Striving to be as kind as possible in every situation is a noble goal, but we can run the risk of giving too much. It should feel good to be kind. So when it leaves us feeling drained rather than sustained, something is out of balance.
For example, people who exploit your good nature with no intention of giving back, or those who just want to argue with no desire for a rational discussion are like black holes for kindness. They are unable or unwilling to appreciate selfless gestures.
We can try extending kindness to these individuals in the hopes of breaking through, but at some point, we have to move on. Both Cameron and Heller say that, in order to find the right balance, we need to practice self-kindness.
“Unless we can be kind to ourselves, it’s going to be really hard to be kind to others and really do it on a sustained basis,” Cameron said.
Heller says that if we don’t exercise self-respect, we’re not extending ourselves from a place of integrity and honesty. “Our primary responsibility is to our self. And from that place we can give with genuine intention,” she said.
Kindness implies that we respect other people’s boundaries too. Even if you offer a hug or a backrub with the best of intentions, your gesture may make the target of your kindness even more uncomfortable.

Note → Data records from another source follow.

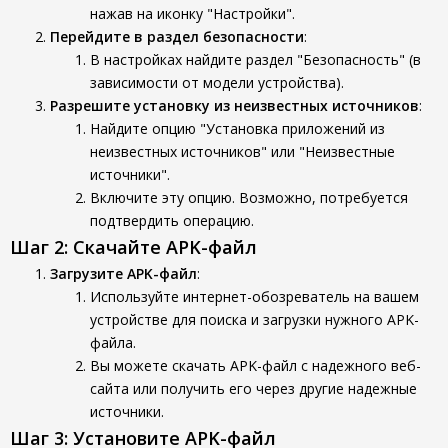
нажав на иконку "Настройки".
Перейдите в раздел безопасности
:
В настройках найдите раздел "Безопасность" (в
зависимости от модели устройства).
Разрешите установку из неизвестных источников
:
Найдите опцию "Установка приложений из
неизвестных источников" или "Неизвестные
источники".
Включите эту опцию. Возможно, потребуется
подтвердить операцию.
Шаг 2: Скачайте APK-файл
Загрузите APK-файл
:
Используйте интернет-обозреватель на вашем
устройстве для поиска и загрузки нужного APK-
файла.
Вы можете скачать APK-файл с надежного веб-
сайта или получить его через другие надежные
источники.
Шаг 3: Установите APK-файл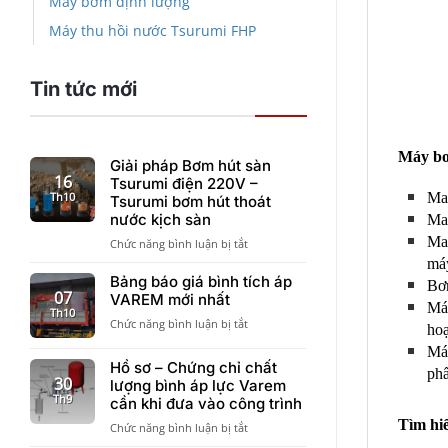
Máy bơm định lượng
Máy thu hồi nước Tsurumi FHP
Tin tức mới
Máy bơ
Giải pháp Bơm hút sàn
16
Tsurumi điện 220V –
Th10
Ma
Tsurumi bơm hút thoát
nước kịch sàn
Ma
Ma
ở
Chức năng bình luận bị tắt
Giải
máy
pháp
Bảng báo giá bình tích áp
Bơm
Bơm
07
VAREM mới nhất
Máy
hút
Th10
ở
Chức năng bình luận bị tắt
sàn
ho
Bảng
Tsurumi
Má
báo
điện
Hồ sơ – Chứng chỉ chất
ph
giá
220V
30
lượng bình áp lực Varem
bình
–
Th9
cần khi đưa vào công trình
tích
Tsurumi
Tìm hi
áp
ở
Chức năng bình luận bị tắt
bơm
VAREM
Hồ
hút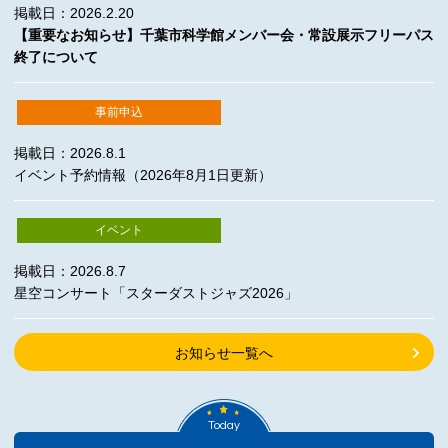
掲載日：2026.2.20
【重要なお知らせ】千葉市科学館メンバー会・常設展示フリーパス
終了について
事前申込
掲載日：2026.8.1
イベント予約情報（2026年8月1日更新）
イベント
掲載日：2026.8.7
星空コンサート「スターダストジャズ2026」
お知らせ一覧へ
Today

“If your generosity is unsolicited, you need to consider where that intention is coming from. It may not be kindness. It may be a gesture that’s self-serving, or an intent to inflate one’s ego by seeming altruistic,” Heller said.
Cameron says a huge part of kindness is just paying attention. Consider the world around you, your place within it, and how you can make things just a little bit better.
“Don’t try to be Mother Theresa or the Dalai Lama and say, ‘from this point on, I’m going to be the kindest person, and I’m never going to get impatient,”’ Cameron said.
“Start small. Do what feels comfortable, and keep adding to it. Pretty soon, it becomes the default setting.”